The parity problem is artificial, but it is a representative case of problems that necessarily ( * ) require a non-trivial number of highly non-linear serial computation steps. In a real-world case (a planning problem, maybe), we wouldn't have access to the internal state of a reference algorithm to use as supervision signals for the machine learning system. The machine learning system will have to figure the algorithm on its own, and current approaches can't do it in a general way, even for relatively simple algorithms.
You can read the (much more informed) opinion of Ilya Sutskever on the issue here (Yoshua Bengio also participated in the comments).
( * at least for polynomial-time execution, since you can always get constant depth at the expense of an exponential blow-up of parallel nodes)
Your comments made me curious enough to download PyBrain and play around with the sample code, to see if I could modify it to learn the parity function without intermediate parity bits in the output.

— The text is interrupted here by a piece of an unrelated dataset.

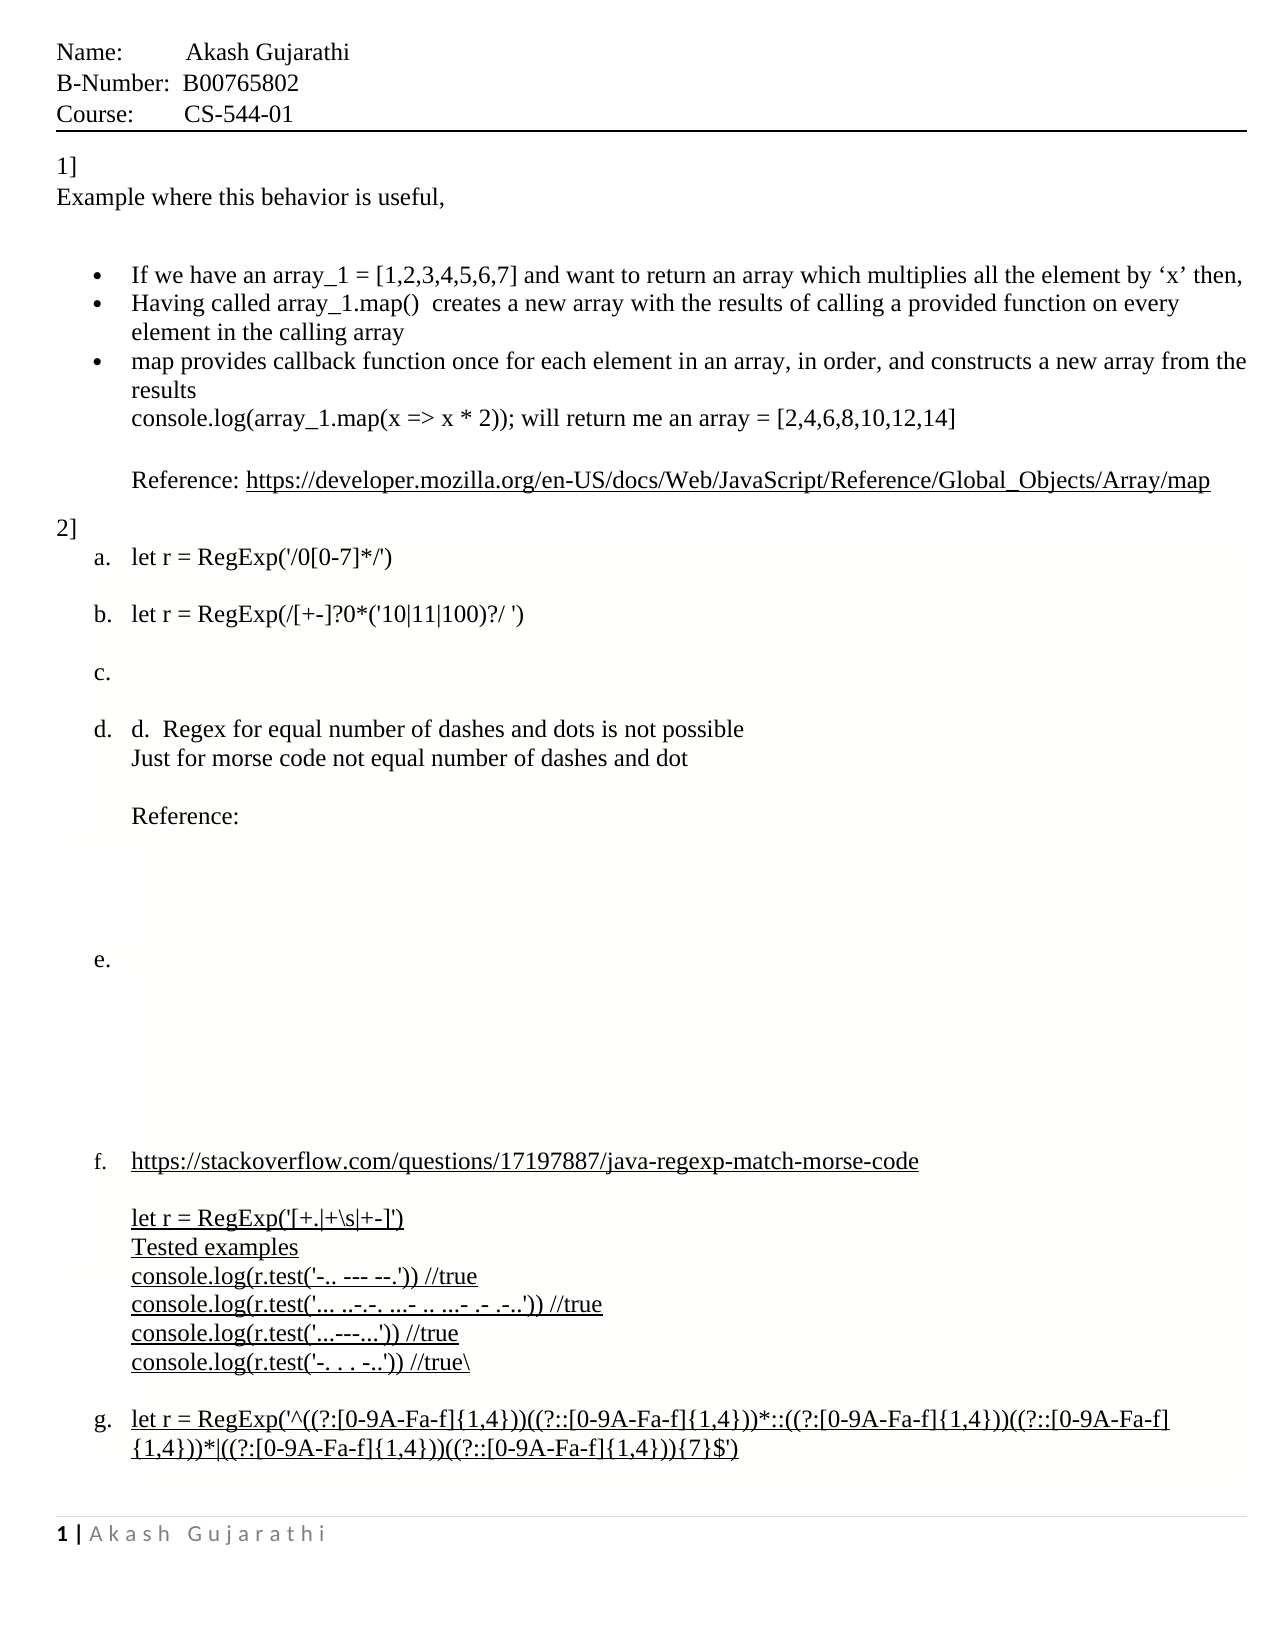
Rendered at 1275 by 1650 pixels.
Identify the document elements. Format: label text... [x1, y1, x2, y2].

In the end, I was able to, by trial and error, come up with hyperparameters that allowed the RNN to learn the parity function reliably in a few minutes on my laptop (many other choices of hyperparameters caused the SGD to sometimes get stuck before it converged to a correct solution). I've posted the modified sample code here. (Notice that the network now has 2 input nodes, one for the input string and one to indicate end of string, 2 hidden layers with 3 and 2 nodes, and an output node.)
I guess you're basically correct on this, since even with the tweaked hyperparameters, on the parity problem RNN+SGD isn't really doing any better than a brute force search through the space of simple circuits or algorithms. But humans arguably aren't very good at learning algorithms from input/output examples either. The fact that RNNs can learn the parity function, even if barely, makes it less clear that humans have any advantage at this kind of learning.
Nice work!
Anyway, in a paper published on arXiv yesterday, the Google DeepMind people report being able to train a feed-forward neural network to solve the parity problem, using a sophisticated gating mechanism and weight sharing between the layers. They also obtain state of the art or near state of the art results on other problems.
This result makes me update in the increasing direction my belief about the generality of neural networks.
Ah you beat me to it, I just read that paper as well.
Here is the abstract for those that haven't read it yet:
Also, relevant to this discussion:
The version of the problem that humans can learn well is this easier reduction. Humans can not easily learn the hard version of the parity problem, which would correspond to a rapid test where the human is presented with a flash card with a very large number on it (60+ digits to rival the best machine result) and then must respond immediately. The fast response requirement is important to prevent using much easier multi-step serial algorithms.
That is the most cogent, genuinely informative explanation of "Deep Learning" that I've ever heard. Most especially so regarding the bit about linear correlations: we can learn well on real problems with nothing more than stochastic gradient descent because the feature data may contain whole hierarchies of linear correlations.